Kenapa Gramedia takut dan akhirnya memutuskan untuk memusnahkan “jendela
ilmu” itu? Pangkal masalah terdapat pada halaman 24 buku itu, di mana ada
tulisan tentang nabi Muhammad SAW yang menurut umat islam bertentangan dengan
fakta, berkaitan dengan aktivitas beliau di kota Madinah. Hal tersebut
merupakan bentuk penghinaan dan bertentangan dengan agama islam. Umat islam
merasa dirugikan dengan beredarnya buku itu.
Melihat Sisi Gramedia
Gramedia adalah simbol industri buku. Berbicara tentang Gramedia tak
mungkin dipisahkan dari buku. Gramedia merupakan penerbit buku yang terbesar di
Indonesia. Buku terbitan Gramedia selalu bermutu, bukan cuma kualitas cetakan
melainkan juga isi bukunya.
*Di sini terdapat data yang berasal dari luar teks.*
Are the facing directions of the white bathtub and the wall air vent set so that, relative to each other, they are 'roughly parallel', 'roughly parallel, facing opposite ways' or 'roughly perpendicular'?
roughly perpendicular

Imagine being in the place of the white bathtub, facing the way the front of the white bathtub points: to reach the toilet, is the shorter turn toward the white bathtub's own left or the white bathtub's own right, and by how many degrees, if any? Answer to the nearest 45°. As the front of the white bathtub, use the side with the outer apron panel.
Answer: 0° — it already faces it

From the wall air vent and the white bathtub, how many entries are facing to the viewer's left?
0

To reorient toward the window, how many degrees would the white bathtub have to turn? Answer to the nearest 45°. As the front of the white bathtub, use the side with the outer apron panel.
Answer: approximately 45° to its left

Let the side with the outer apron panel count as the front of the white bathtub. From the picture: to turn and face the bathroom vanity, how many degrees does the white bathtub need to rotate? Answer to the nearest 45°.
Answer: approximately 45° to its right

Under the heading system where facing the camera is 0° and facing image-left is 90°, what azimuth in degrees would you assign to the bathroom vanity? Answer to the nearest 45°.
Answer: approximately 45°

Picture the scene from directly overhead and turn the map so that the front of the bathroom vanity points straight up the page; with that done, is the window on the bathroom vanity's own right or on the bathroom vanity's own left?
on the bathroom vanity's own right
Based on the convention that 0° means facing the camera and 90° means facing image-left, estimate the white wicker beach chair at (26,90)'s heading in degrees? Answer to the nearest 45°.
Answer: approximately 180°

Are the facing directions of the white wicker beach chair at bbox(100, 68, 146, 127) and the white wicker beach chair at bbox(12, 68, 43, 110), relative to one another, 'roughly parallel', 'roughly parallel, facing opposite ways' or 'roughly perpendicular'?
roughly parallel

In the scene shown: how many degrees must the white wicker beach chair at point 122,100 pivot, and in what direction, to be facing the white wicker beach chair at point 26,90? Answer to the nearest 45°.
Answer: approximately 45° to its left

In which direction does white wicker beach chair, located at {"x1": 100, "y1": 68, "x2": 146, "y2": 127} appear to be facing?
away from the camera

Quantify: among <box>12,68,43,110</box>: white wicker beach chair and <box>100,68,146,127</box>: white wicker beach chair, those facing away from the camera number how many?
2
Gramedia memang identik dengan buku berkualitas.
Karena itu adalah tugas dan tanggung jawab Gramedia untuk menghadirkan buku-buku berkualitas. Tanggung jawab ini tidak hanya bersifat eksternal, yaitu kepada para pembeli/pembaca, tetapi juga bersifat internal. Tentulah hanya naskah-naskah yang berkualitas yang akan mereka cetak dan terbitkan. Untuk hal ini tentulah ada ahlinya. Mereka dengan bertanggung jawab akan berusaha mencari, melihat dan menyeleksi naskah-naskah buku yang bermutu.
Dari sini kita dapat mengajukan pertanyaan, salahkah pihak Gramedia dengan
terbitnya buku terjemahan itu? Berkaitan dengan materi laporan Irwan, saya sama
sekali tidak tahu karena saya buta hukum. Akan tetapi kalau dikaitkan penilaian
Irwan bahwa pihak Gramedia melakukan penghinaan dan bahwa isi buku tersebut
bertentangan dengan agama islam, saya bisa katakan Gramedia tidak salah.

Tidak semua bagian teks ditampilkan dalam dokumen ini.